Brief — Using the records below, output the stretch that opens with the line containing "Panel set 1: First" and closes with the line containing "Panel set 2: Top", exactly and including both lines, with nothing more.
Records section start
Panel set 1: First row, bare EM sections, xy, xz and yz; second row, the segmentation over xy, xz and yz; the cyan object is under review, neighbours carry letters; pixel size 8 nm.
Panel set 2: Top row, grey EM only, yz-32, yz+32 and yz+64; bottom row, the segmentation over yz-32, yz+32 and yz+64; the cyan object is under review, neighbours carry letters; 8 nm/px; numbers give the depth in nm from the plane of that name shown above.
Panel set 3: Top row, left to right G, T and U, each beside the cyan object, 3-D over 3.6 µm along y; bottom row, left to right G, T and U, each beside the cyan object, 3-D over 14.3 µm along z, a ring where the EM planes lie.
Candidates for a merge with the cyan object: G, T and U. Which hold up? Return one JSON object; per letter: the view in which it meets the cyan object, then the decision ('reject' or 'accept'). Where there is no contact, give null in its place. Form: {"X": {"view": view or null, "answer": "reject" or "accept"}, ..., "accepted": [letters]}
Records section end
Records section start
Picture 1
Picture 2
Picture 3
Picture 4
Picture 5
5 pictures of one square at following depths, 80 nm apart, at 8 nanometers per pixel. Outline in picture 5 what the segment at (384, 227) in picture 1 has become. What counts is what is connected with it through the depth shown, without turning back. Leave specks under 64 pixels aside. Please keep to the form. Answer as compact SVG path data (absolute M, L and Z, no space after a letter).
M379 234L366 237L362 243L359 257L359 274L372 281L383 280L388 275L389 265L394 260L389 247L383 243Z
Records section end
Records section start
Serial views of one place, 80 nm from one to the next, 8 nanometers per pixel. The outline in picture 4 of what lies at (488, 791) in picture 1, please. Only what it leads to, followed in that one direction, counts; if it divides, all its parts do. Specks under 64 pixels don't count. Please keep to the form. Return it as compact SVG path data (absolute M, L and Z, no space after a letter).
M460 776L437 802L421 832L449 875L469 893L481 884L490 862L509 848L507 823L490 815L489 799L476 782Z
Records section end
Answer area —
Panel set 1: First row, bare EM sections, xy, xz and yz; second row, the segmentation over xy, xz and yz; the cyan object is under review, neighbours carry letters; pixel size 8 nm.
Panel set 2: Top row, grey EM only, yz-32, yz+32 and yz+64; bottom row, the segmentation over yz-32, yz+32 and yz+64; the cyan object is under review, neighbours carry letters; 8 nm/px; numbers give the depth in nm from the plane of that name shown above.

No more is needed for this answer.